■ **HOW TO COMPLETE THIS TASK**: Count how many lines of the data below contain the string "para". Reply with the number alone.

Stored data entries:

......

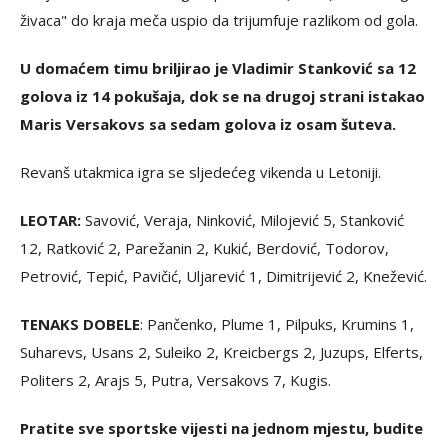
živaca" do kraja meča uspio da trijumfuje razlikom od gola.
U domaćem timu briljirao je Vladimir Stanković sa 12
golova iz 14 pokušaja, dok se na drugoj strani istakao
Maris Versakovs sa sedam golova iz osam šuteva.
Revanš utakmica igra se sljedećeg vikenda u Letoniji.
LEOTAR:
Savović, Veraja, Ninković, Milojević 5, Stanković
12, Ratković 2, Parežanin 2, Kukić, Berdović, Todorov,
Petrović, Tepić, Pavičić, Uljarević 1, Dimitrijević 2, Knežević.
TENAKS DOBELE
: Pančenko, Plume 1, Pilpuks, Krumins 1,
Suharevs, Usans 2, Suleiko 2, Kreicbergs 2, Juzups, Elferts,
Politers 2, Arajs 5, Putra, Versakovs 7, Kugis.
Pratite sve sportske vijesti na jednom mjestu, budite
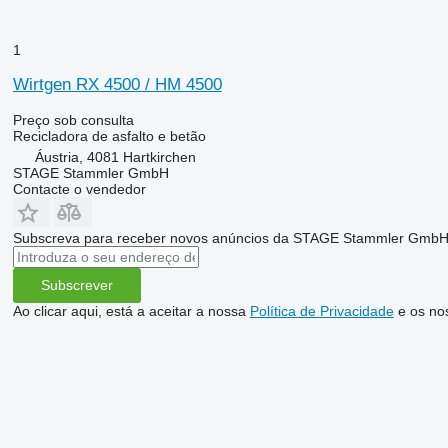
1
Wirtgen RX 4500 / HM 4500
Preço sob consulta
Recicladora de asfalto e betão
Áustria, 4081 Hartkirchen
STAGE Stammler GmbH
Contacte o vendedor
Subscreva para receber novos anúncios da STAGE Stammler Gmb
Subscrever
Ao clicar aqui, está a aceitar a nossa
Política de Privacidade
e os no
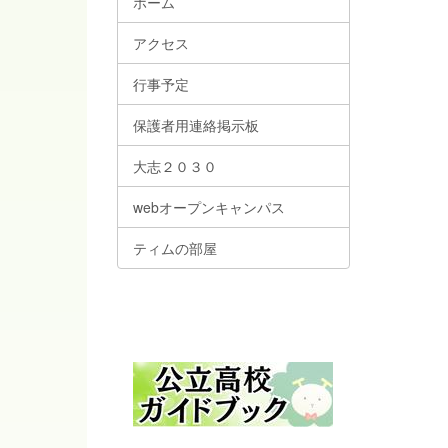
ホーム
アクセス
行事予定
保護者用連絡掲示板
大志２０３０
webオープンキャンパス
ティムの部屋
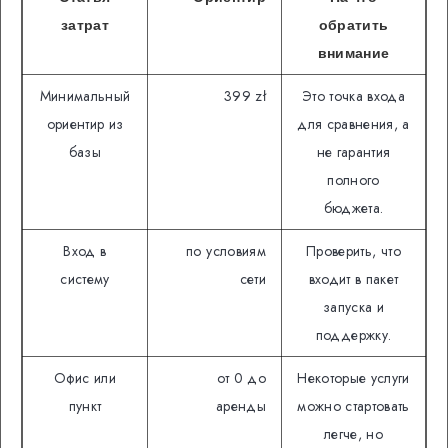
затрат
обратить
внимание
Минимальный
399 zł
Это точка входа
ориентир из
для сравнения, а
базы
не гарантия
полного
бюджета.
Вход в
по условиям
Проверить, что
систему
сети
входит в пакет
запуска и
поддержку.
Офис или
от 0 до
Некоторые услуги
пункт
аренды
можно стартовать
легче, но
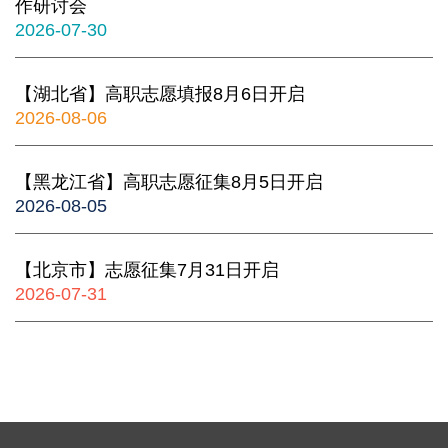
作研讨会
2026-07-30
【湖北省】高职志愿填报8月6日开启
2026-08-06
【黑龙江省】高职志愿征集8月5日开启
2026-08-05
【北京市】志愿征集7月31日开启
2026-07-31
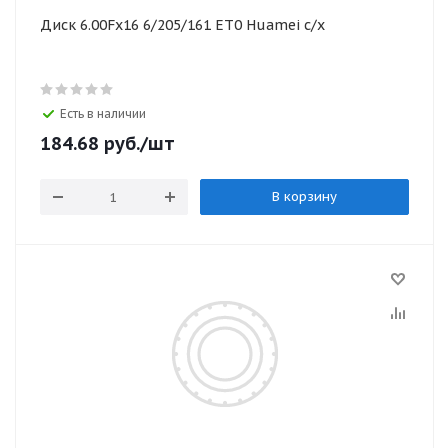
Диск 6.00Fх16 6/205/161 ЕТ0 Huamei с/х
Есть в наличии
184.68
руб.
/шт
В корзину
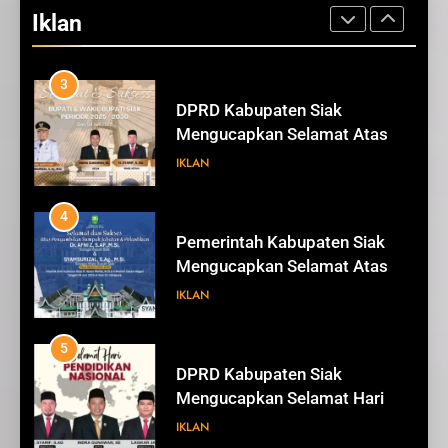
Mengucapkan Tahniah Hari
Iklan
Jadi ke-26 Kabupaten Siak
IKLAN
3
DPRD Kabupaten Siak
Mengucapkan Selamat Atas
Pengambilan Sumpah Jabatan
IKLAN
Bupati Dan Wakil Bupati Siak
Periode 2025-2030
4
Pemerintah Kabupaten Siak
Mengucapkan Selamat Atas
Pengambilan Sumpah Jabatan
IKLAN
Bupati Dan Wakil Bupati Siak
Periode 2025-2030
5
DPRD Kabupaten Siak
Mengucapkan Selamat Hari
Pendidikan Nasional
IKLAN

......

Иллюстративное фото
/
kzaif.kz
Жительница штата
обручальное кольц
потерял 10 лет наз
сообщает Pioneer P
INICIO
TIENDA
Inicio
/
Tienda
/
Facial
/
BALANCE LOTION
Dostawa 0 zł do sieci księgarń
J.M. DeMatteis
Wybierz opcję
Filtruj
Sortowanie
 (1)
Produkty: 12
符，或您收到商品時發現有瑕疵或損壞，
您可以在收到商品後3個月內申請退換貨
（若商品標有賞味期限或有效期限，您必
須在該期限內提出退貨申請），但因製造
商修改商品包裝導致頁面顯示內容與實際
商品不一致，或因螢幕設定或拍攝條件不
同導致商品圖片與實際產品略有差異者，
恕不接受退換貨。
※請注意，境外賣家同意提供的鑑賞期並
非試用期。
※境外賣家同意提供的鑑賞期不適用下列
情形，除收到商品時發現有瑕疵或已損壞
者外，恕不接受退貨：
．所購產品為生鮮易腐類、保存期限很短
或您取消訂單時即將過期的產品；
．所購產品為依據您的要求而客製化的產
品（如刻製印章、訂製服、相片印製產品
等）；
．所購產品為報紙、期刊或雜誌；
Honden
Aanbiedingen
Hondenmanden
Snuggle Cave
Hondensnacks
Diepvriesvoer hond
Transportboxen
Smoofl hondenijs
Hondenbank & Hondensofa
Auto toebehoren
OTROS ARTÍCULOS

......

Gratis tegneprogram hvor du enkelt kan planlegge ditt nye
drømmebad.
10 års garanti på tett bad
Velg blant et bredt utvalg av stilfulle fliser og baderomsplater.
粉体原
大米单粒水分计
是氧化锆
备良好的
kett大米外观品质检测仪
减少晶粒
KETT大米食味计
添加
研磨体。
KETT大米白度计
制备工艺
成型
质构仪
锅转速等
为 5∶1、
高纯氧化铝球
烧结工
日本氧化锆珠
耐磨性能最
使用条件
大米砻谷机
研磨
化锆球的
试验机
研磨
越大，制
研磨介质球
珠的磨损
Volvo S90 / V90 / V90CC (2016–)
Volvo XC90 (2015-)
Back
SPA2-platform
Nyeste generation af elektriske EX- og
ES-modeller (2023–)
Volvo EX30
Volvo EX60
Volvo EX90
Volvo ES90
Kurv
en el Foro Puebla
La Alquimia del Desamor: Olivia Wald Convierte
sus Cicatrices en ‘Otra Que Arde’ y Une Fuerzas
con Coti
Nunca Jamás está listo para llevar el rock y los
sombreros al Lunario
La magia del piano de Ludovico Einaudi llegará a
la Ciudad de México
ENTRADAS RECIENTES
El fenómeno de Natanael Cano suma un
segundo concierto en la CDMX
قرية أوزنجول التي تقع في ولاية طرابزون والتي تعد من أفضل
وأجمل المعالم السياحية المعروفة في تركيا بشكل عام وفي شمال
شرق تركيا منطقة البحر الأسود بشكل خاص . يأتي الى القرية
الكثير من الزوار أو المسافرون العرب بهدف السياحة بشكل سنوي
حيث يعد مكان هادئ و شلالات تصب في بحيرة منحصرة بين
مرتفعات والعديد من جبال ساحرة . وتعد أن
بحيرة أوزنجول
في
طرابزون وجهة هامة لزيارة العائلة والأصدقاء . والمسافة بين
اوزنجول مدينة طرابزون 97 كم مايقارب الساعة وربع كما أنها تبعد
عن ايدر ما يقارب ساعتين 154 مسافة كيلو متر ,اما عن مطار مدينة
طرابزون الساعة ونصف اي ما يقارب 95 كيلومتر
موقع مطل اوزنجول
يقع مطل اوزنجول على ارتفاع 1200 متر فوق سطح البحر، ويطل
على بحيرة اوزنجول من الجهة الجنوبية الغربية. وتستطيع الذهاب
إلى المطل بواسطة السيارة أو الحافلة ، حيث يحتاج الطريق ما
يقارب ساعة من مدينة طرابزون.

......

■ **RESPONSE**: 2